アメリカの大恐慌 8
ローズベルトの声は、なお力強く寒空に響きました。
「・・・アメリカは行動を必要としている。今すぐの行動である。・・・われわれは行動を起こさねばならない。しかも今すぐ行動しなければならない・・・この行動はあまりにも引き延ばされた。現在ほど行動を必要としている時はない。この未曾有の難局のために、通常の手続きやしきたりなど、しばらくかまっていちれないことになるかもしれない・・・」。

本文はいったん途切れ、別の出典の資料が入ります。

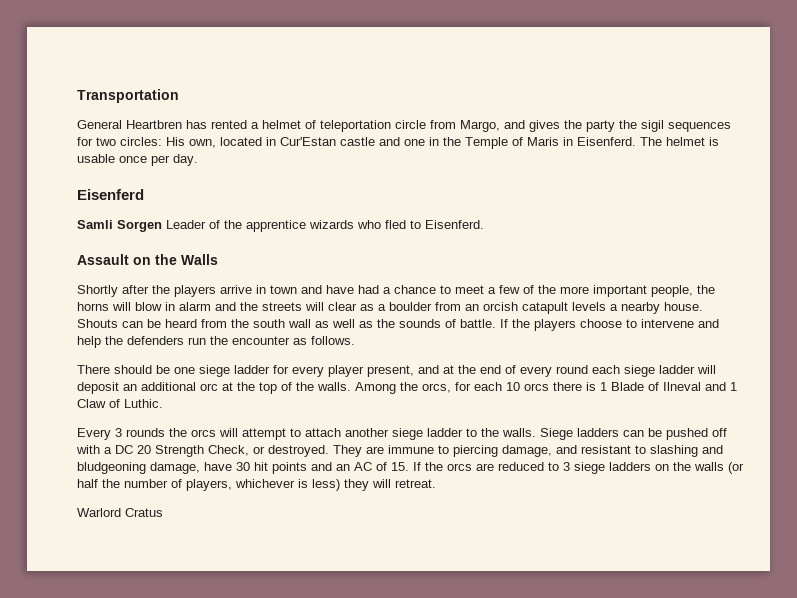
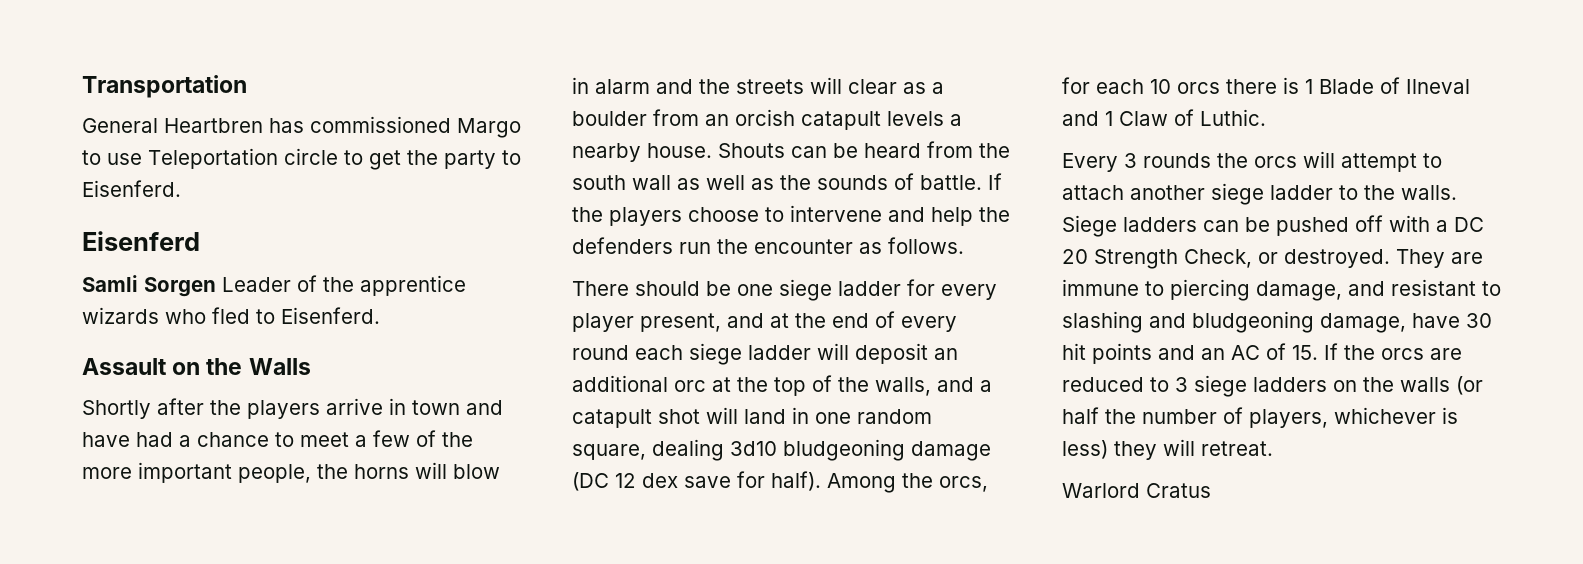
[211,120,731,132] [77,137,719,149] [77,154,198,166] rented a helmet of teleportation circle from Margo, and gives the party the sigil sequences for two circles: His own, located in Cur'Estan castle and one in the Temple of Maris in Eisenferd. The helmet is usable once per day. -> [310,116,521,138] [82,148,521,170] [82,180,181,197] commissioned Margo to use Teleportation circle to get the party to Eisenferd.
[317,382,351,391] walls. -> [875,377,992,396] [572,407,932,428] [572,439,991,461] [572,471,821,491] walls, and a catapult shot will land in one random square, dealing 3d10 bludgeoning damage (DC 12 dex save for half).

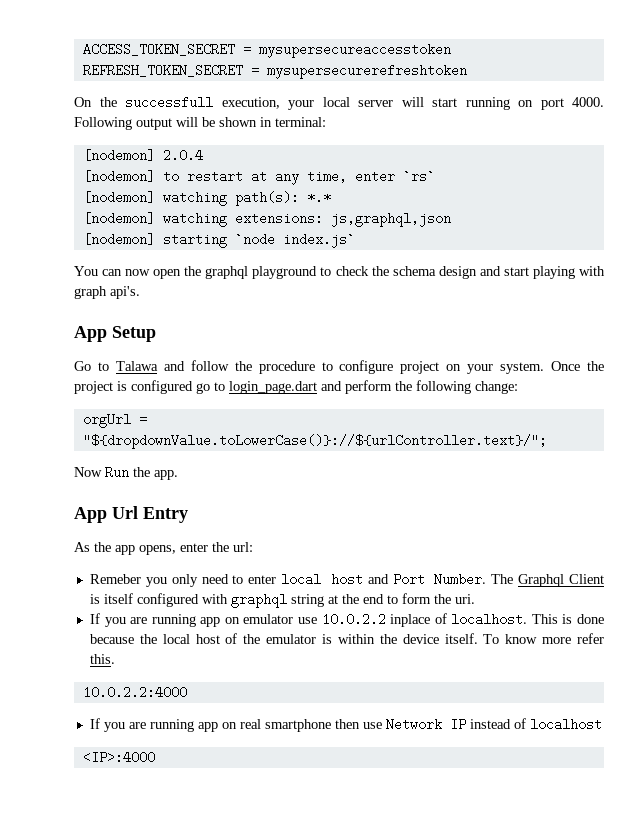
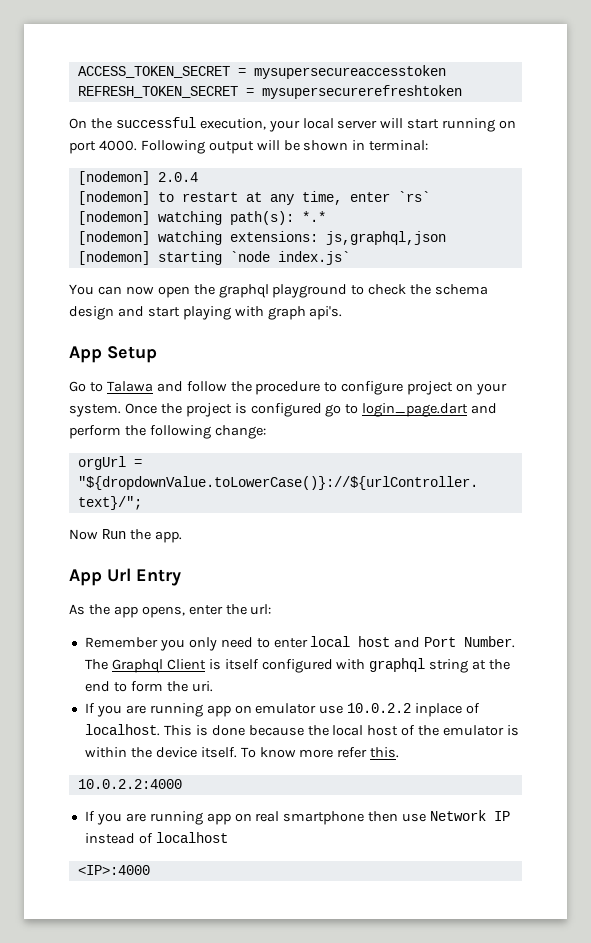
[125,96,213,109] successfull -> [115,117,196,128] successful
[89,574,141,584] Remeber -> [84,637,158,648] Remember

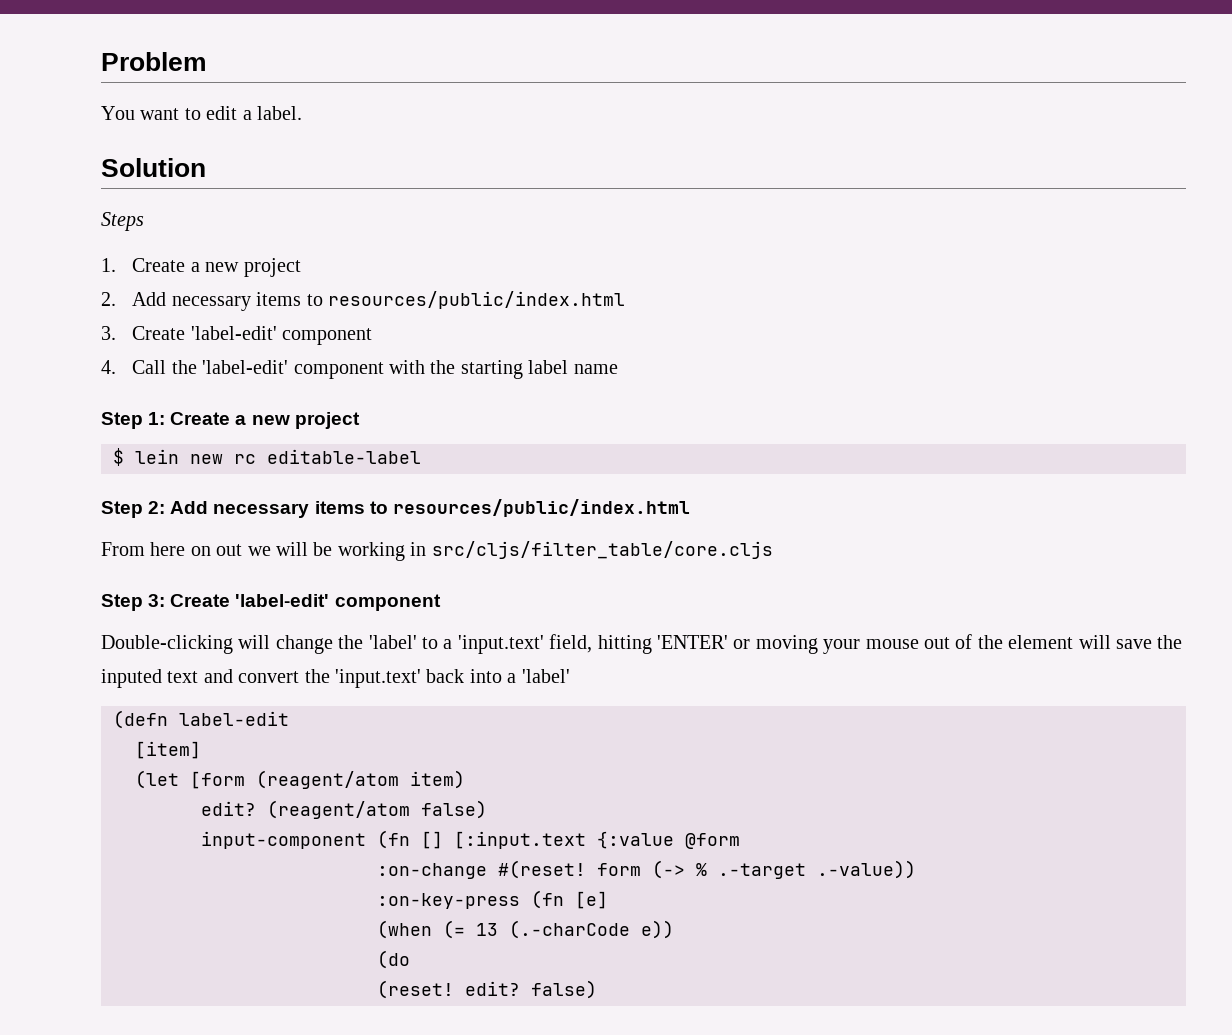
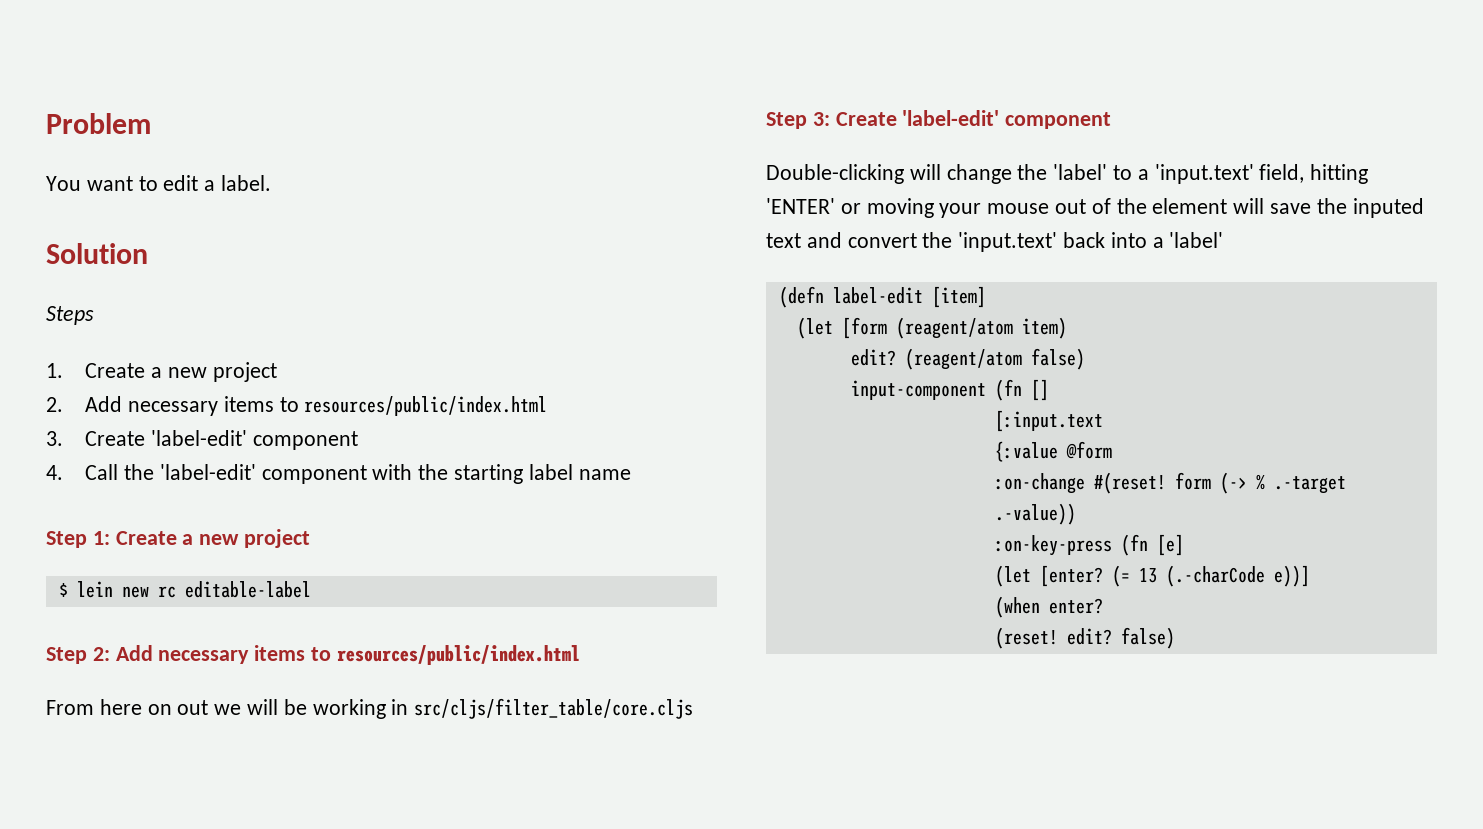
(289, 718) // -> (923, 295) none
(443, 840) none -> (1049, 390) //
(586, 840) none -> (1103, 421) //
[377,920,432,939] (when -> [994,565,1103,587] (let [enter?
[641,920,674,939] [377,950,410,969] e)) // (do -> [1273,565,1310,587] [994,596,1103,618] e))] // (when enter?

たしかに1日も早く行動が必要なときに、ローズベルトは大統領に就任したのです。
その日ほとんどアメリカ中の銀行が閉鎖され、未曾有の金融危機に直面していたからです。
いわゆる「銀行休日」は1932年10月ネバダ州ではじまり、翌33年2月には中西部に飛び火。
そしてついに3月はじめには、新旧両政府の共同のもとに、財務省が全国に向けて銀行休日を要請するという危機に直面していました。
年初から内外に流出する金準備は71%も減少して底をつきそうになっていました。
ですから、新大統領は即刻にも行動を起こさなければならない、差し迫った状況にあったわけです。
彼は直ちに3月9日に特別議会を召集し、緊急銀行法を成立させるとともに、全国的な銀行休日を宣言。
この間アメリカ全国に、緊迫感に満ちた日々が続きましたが、新政府の機敏な処置により、3月15日までには全国銀行の約半分が業務を再開し、これによって全銀行預金の90%が救われました。
この緊迫した銀行危機からの脱出に続いて、いわゆる「アメリカを震憾させたニューディールの100日間」がはじまるのです。